Complete Step by Step Solution: It has been given that a smooth narrow tube in the form of an arc AB of a circle of centre O and radius $r$ is fixed so that A is vertically above O and OB is horizontal. Particles P of mass $m$ and Q of mass $2m$ with a light inextensible string of length $\left( {\pi r/2} \right)$ connecting them are placed inside the tube with P at A and Q at B and released from rest.
All surfaces of the narrow tube are smooth. As a result of this, the mechanical energy of the system will remain conserved.

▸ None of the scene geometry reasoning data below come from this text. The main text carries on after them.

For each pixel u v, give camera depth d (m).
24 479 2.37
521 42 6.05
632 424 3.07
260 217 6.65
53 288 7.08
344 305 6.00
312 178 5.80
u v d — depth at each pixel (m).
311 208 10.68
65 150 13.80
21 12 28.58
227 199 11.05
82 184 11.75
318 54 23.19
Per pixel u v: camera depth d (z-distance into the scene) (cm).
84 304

Mechanical energy is the total amount of kinetic energy and potential energy of an object that is used to do a specific work. Mechanical energy can also be defined as the energy of an element due to its position or motion or both. The potential energy of an object is due to its position and kinetic energy is due to its motion. The potential energy of an object is zero when it is in the movement and kinetic energy is zero when the object is in rest.

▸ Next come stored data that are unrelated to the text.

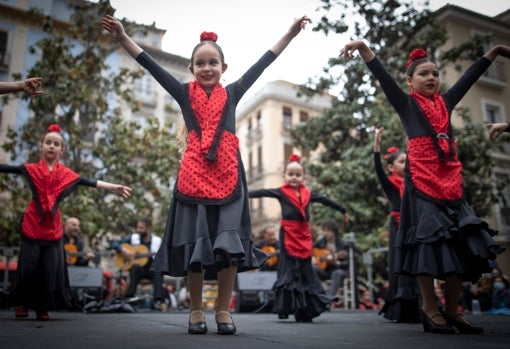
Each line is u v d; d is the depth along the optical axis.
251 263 2.31
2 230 9.20
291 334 2.31
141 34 10.85
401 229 2.53
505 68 17.70
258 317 4.79
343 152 10.71
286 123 24.22
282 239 4.16
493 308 6.89
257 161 24.67
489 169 10.48
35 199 3.65
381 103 10.34
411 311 3.74
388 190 3.98
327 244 7.89
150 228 7.05
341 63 10.33
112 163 9.45
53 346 1.62
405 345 1.72
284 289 3.99
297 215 4.16
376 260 9.52
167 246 2.34
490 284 7.04
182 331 2.44
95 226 8.74
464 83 2.76
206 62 2.58
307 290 3.94
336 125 11.12
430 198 2.42
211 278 2.53
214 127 2.44
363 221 10.17
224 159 2.38
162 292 6.13
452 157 2.52
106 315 4.64
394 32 10.22
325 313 6.01
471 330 2.49
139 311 6.55
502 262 14.63
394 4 9.98
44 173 3.72
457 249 2.35
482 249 2.23
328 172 10.06
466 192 10.52
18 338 1.97
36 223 3.61
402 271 2.50
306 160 10.98
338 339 2.01
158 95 20.23
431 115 2.59
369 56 2.61
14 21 16.30
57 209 3.71
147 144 9.88
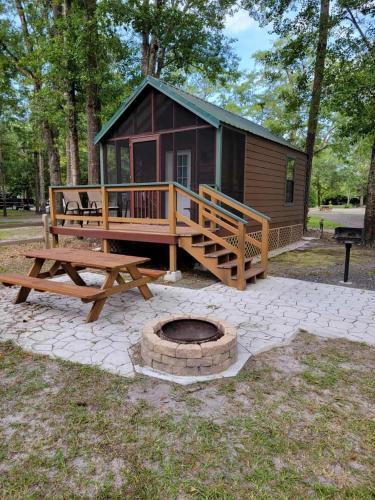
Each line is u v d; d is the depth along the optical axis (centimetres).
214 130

$\therefore$ Decrease in PE of both the blocks =increase in KE of both blocks.
When P reaches B it has lost height = $r$
and B will lose height = $\left( {\pi r/2} \right)$ where $\left( {\pi r/2} \right)$ is the length of the string.
The decrease in potential energy of the blocks is thus given by, $mgr + 2mg\left( {\pi r/2} \right)$.

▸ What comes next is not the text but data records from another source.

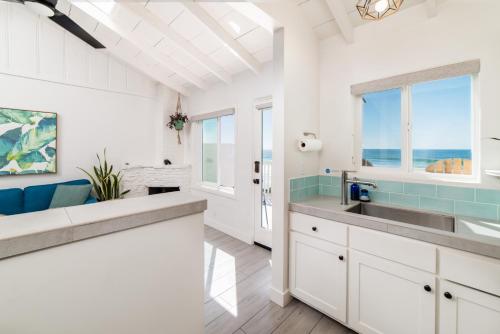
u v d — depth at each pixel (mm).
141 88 4242
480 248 1125
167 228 1055
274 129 1976
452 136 1762
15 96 3061
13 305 700
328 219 1694
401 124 1963
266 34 2422
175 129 4465
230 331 1661
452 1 1641
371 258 1479
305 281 1854
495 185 1532
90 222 817
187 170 4402
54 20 2031
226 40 2402
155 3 2219
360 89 2072
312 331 1659
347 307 1609
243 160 3346
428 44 1744
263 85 3021
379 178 2021
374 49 2006
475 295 1131
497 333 1083
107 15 2467
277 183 1973
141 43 2881
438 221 1677
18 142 3076
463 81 1710
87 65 3643
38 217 834
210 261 2734
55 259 766
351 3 1896
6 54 2988
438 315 1248
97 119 3768
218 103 3738
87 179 3660
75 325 817
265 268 2566
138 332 981
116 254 904
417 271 1302
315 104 2299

The increase in kinetic energy is given by, $\dfrac{1}{2}\left( {m + 2m} \right){v^2}$.
Now we know, $mgr + 2mg\left( {\pi r/2} \right) = \dfrac{1}{2}\left( {m + 2m} \right){v^2}$
Thus, the velocity of particles when P reaches B is, ${v^2} = \dfrac{{2mgr\left( {1 + \pi } \right)}}{{3m}} = \dfrac{2}{3}\left( {1 + \pi } \right)gr$.
Taking root of the equation on both sides, we get,
$v = \sqrt {\dfrac{2}{3}\left( {1 + \pi } \right)gr}$.

Hence, the correct answer is Option B.

Note: All the forms of energy follow the law of conservation of energy. In brief, the law of conservation of energy states that, in a closed system, i.e., a system that is isolated from its surroundings, the total energy of the system is conserved.
So in an isolated system such as the universe, if there is a loss of energy in some part of it, there must be a gain of an equal amount of energy in some other part of the universe. Although this principle cannot be proved, there is no known example of a violation of the law of conservation of energy.